◆ **PROBLEM STATEMENT**
Please quote every line of text in the items below verbatim, leaving the pictures out of your answer.
● ● ● ●
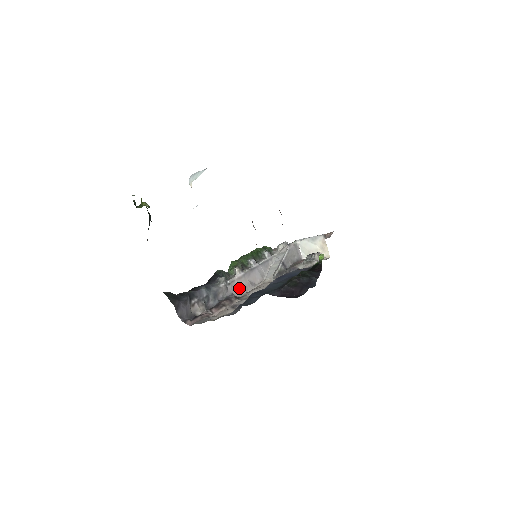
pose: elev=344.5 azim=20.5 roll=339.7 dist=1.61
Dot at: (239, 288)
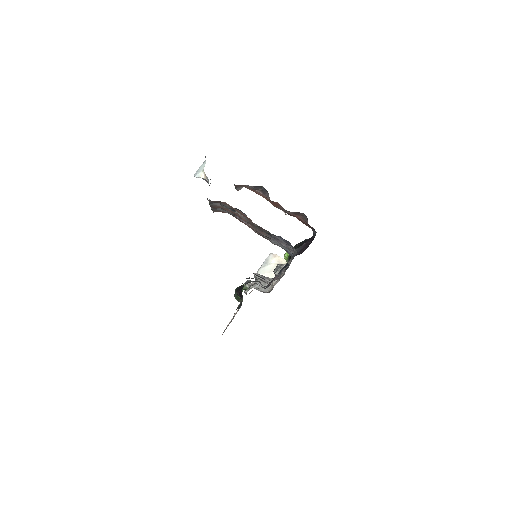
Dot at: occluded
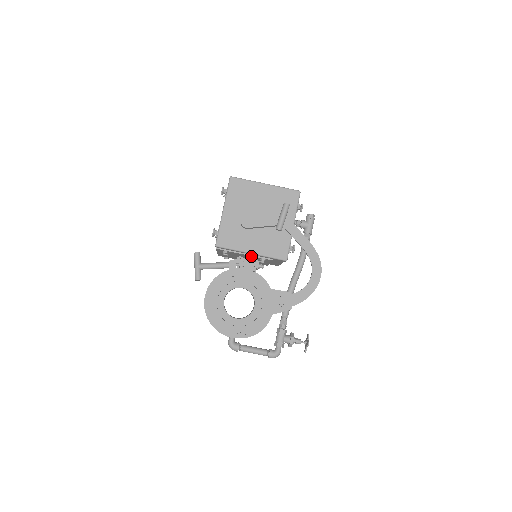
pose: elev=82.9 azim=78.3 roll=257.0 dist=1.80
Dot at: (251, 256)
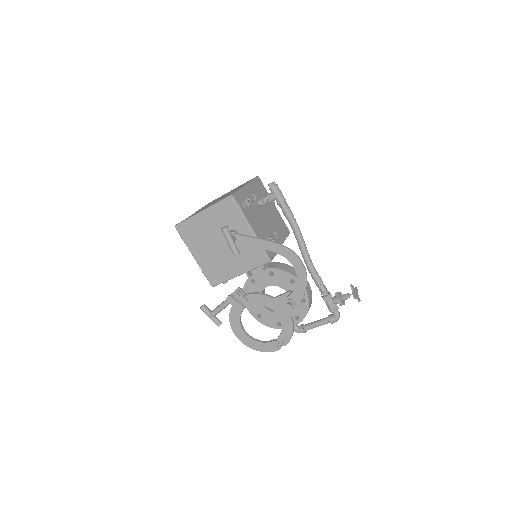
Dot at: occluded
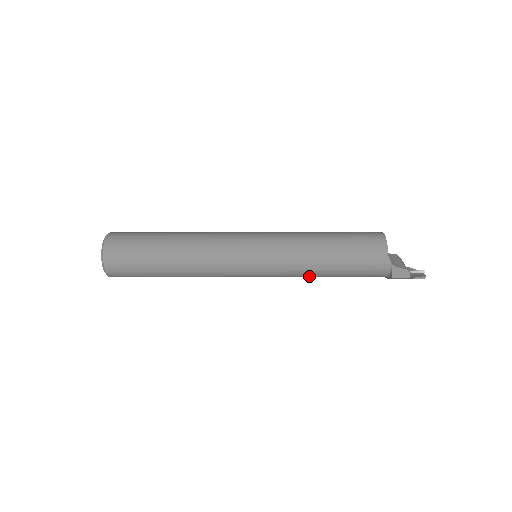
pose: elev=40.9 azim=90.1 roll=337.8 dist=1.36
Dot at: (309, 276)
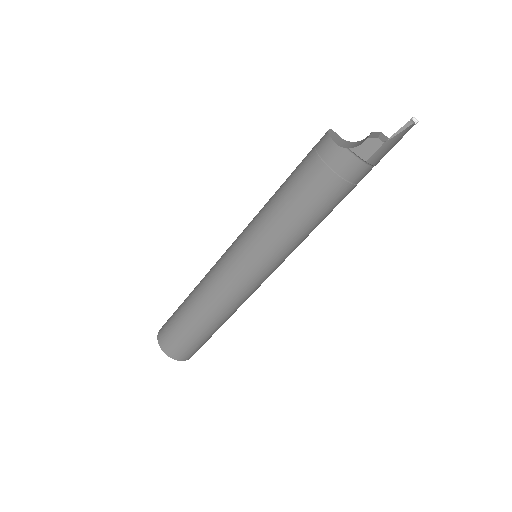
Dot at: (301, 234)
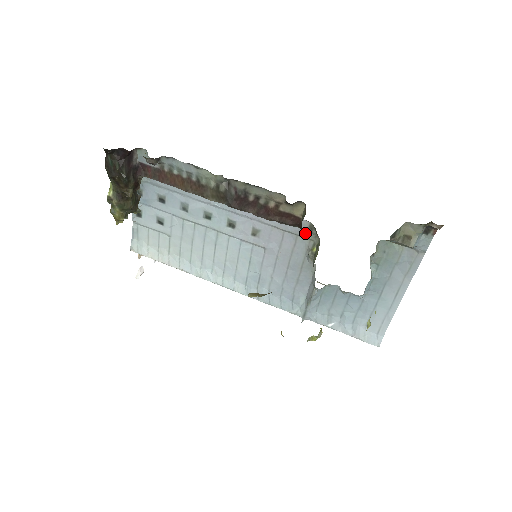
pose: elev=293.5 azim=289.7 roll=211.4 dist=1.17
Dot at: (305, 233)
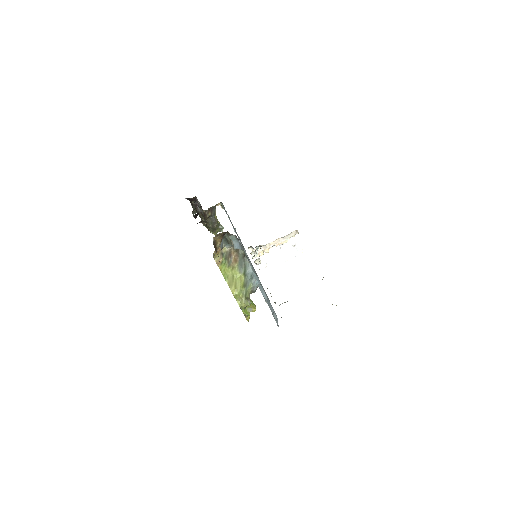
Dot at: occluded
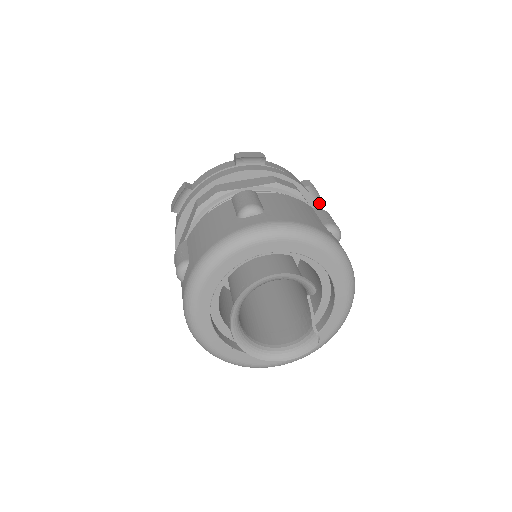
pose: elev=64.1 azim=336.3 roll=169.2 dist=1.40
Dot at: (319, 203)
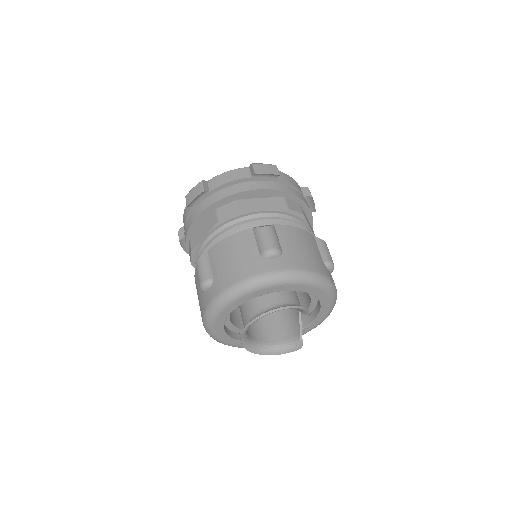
● ● ● ●
◆ **SOLVED EXERCISE**
pose: elev=344.5 azim=20.5 roll=339.7 dist=1.61
Dot at: (239, 288)
Dot at: occluded
pose: elev=82.9 azim=78.3 roll=257.0 dist=1.80
Dot at: (251, 256)
Dot at: occluded
pose: elev=40.9 azim=90.1 roll=337.8 dist=1.36
Dot at: (309, 276)
Dot at: (301, 234)
pose: elev=293.5 azim=289.7 roll=211.4 dist=1.17
Dot at: (305, 233)
Dot at: occluded
pose: elev=64.1 azim=336.3 roll=169.2 dist=1.40
Dot at: (319, 203)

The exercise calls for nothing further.